Mass fragrance: China's fragrance sector, once dominated by a few French houses, is diversifying into a masstige category. Gen Z's daily use of scents is driving demand for niche fragrance brands, with collaborations and home fragrances witnessing significant growth. To research perfumes, 60.8 percent of consumers use Xiaohongshu as their main source of information.
Premium hair care: The "skinification" of hair care is leading to a premiumization trend, with consumers considering hair care as important as skincare. As hair loss concerns rise, products like hair growth serums and scalp care oils are gaining popularity. In 2022, the sales share of shampoo and care sets saw a YoY increase of 119 percent. The nourishing lotions and repairing essential oils categories grew 384 percent YoY.

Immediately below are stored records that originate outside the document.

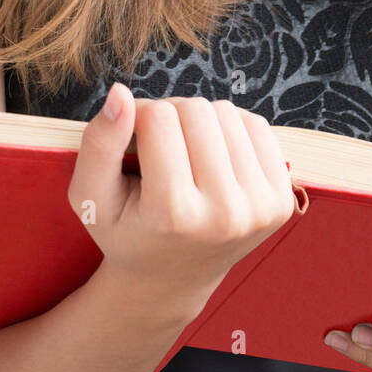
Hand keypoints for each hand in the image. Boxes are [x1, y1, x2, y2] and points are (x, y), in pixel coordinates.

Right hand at [68, 85, 296, 310]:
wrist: (170, 279)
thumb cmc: (126, 231)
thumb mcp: (90, 197)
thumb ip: (99, 143)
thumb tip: (121, 93)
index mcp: (174, 216)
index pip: (159, 118)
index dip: (139, 117)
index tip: (133, 143)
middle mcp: (224, 214)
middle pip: (197, 110)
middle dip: (172, 116)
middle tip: (161, 148)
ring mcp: (259, 208)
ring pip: (227, 112)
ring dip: (201, 122)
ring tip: (186, 154)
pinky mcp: (281, 199)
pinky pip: (257, 126)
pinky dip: (230, 129)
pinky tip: (213, 157)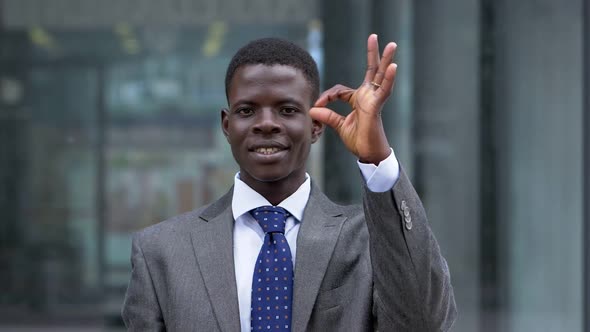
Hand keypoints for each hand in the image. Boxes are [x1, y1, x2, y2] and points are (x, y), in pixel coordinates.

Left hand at [310, 34, 396, 164]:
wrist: (368, 153)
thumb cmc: (358, 140)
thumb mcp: (338, 126)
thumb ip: (327, 116)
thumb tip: (312, 110)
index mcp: (359, 100)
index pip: (340, 90)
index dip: (327, 97)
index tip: (317, 106)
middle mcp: (368, 96)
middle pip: (371, 70)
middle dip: (373, 54)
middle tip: (374, 37)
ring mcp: (374, 100)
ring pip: (381, 75)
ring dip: (386, 60)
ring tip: (391, 45)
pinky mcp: (377, 106)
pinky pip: (384, 91)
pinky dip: (389, 79)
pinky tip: (393, 67)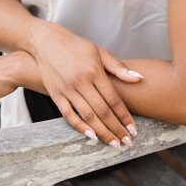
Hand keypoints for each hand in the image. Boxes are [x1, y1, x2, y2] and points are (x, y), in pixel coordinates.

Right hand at [28, 23, 142, 146]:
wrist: (46, 42)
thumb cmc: (76, 46)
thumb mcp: (99, 52)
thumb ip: (119, 67)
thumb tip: (139, 79)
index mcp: (95, 71)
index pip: (114, 99)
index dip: (124, 116)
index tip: (133, 129)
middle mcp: (81, 81)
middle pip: (102, 111)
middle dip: (116, 128)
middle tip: (127, 142)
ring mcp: (67, 89)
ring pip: (87, 116)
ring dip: (102, 132)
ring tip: (114, 143)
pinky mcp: (55, 94)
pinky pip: (68, 115)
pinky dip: (80, 127)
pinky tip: (91, 136)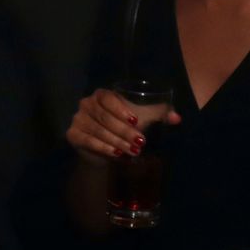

Mother and baby: China's baby and child skincare industry, valued at over $600 million (4.3 billion RMB) in 2020, is driven by consumer demand for quality and safety. A string of product safety scandals in the 2000s and 2010s still loom large in consumers’ minds. As such, demand for products with high standards of quality and testing, often from overseas, remains strong.
Microbiome-based skincare: Meeting the demand for both “clean beauty” and effective derma skincare, products catering to the skin's microbiome are rising in prominence. The microbiome is a collective term used to describe the bacteria, viruses, and fungi that live on our skin. They are unique to each individual. The trend aligns with broader preferences for personalization and bespoke beauty solutions.
China's beauty landscape is a dynamic tapestry of trends and transformations. As the market continues to evolve, brands must adapt to shifting consumer behaviors, embrace digital innovations, and leverage emerging opportunities in niche categories to secure their foothold.